The discussion then focused on whether school leaders realised that by joining chains they were relinquishing autonomy rather than gaining it. Emma said that we were now entering a period of shrinking autonomy. There are various types of MATs now, the big chains and smaller MATs comprising of two or three schools. In many cases the governing bodies of schools joining MATs haven’t realised that they are giving up their freedoms till it is too late!
Lucy was asked about the skills of the governors on the governing bodies of the ARK schools. She said that what ARK looks for in the local governing bodies is a commitment to the school, willingness to give it time and willingness to challenge as well as support.
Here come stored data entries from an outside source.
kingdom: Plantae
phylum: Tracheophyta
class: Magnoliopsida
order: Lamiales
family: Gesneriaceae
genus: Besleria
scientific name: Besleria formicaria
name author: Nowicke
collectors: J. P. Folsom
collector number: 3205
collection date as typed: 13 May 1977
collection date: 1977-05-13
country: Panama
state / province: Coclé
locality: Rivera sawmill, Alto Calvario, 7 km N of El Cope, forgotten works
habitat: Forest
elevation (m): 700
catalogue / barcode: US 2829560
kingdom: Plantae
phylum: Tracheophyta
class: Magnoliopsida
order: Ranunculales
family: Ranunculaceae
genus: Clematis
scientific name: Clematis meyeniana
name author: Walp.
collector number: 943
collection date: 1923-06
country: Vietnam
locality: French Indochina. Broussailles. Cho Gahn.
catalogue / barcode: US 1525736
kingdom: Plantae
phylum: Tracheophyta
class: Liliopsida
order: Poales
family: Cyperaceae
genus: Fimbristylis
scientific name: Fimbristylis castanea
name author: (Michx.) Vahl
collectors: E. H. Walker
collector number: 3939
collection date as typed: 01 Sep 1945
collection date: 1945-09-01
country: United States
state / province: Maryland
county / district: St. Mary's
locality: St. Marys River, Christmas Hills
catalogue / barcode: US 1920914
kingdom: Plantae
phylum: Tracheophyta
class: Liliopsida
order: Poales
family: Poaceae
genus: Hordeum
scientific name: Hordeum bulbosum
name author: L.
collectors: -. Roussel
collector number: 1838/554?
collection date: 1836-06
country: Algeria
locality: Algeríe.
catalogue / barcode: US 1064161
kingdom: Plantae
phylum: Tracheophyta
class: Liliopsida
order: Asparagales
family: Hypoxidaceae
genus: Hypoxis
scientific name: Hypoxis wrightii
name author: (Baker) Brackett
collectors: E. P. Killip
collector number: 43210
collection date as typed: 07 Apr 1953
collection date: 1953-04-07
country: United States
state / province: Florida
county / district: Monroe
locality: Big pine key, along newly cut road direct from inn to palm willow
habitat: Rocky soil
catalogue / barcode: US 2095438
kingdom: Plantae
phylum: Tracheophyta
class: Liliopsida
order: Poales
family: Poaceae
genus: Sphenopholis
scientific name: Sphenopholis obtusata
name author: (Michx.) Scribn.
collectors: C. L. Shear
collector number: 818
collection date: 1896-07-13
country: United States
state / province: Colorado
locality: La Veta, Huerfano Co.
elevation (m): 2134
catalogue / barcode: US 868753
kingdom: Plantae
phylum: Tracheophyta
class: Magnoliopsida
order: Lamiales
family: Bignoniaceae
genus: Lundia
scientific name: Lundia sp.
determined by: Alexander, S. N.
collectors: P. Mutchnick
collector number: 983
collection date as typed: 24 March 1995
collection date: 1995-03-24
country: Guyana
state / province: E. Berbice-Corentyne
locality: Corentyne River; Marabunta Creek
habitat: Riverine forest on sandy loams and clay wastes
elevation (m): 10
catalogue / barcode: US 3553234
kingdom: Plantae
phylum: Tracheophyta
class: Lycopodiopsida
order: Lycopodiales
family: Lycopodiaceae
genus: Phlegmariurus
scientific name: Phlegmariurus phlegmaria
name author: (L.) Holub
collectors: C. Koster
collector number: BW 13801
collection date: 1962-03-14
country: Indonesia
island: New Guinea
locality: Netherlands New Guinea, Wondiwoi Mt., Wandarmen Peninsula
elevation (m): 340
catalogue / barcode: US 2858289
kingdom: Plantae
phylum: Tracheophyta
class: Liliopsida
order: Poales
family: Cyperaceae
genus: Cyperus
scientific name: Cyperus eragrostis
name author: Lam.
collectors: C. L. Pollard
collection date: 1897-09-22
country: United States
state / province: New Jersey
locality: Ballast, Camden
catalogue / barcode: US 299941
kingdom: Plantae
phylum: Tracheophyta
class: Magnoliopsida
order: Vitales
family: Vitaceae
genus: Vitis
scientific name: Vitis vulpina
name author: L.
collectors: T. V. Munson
This, she acknowledged, is a very difficult as governors get a flood of information from the head and have to support the head while pushing for improvement so that the school performs even better. John agreed that the important skills were to have a grasp on the progress made by the children and the ability to challenge the head. Emma listed ability to analyse and understand the data and ask questions. She said (and I’m sure governors will agree) that educational professionals are sometimes not very good at judging what data governors require. Graham asked if the academy programme was resulting in better governance and skilled governing bodies. Emma said that there is good governance in maintained and academy schools and at the same time “diabolical” governance in both! The risks in academies are greater because boards have more responsibilities. You need diversity and different skill sets on the board but governors need to remember that they are there to ask the right questions and not to provide legal, financial, etc services.
John made the point that the professional background of people is not relevant. What is needed is for them to understand what the job of a governor is. I love the fact that John used the word “job”. Governors need to treat governance as a job and not a pastime or badge of honour! John then provided what for me was the highlight of the session. He said he would like provision for induction and professional development for governors, chairs and clerks to be written into funding agreements. Laura McInerney and I were tweeting at the same time. John had suggested a model in which the new regional commissioners, LA and Ofsted would work together as the middle tier. This made Laura say that she was considering starting a John Clarke fan club. When John suggested enshrining training in the funding agreement I told Laura that I would become a fully paid up member of the fan club! I do hope John’s suggestion is included in the final report.
Finally, a question about accountability. Dominic Raab asked who should parents in an academy hold to account; the head, the governors or the LA? Emma said that to some extent it depends on the issue but formally it is the board. Emma made the point that we sometimes think that parent governors are a way of engaging with parents. One common misconception is that parent, staff or LA governors represent parents, staff or the LA but this is not the case. Once you enter the board room you need to leave your baggage at the door and remember that your job is to watch out for the interests of the children. Governors do need to keep reminding themselves that they are representative parent/staff and not parent/staff representatives.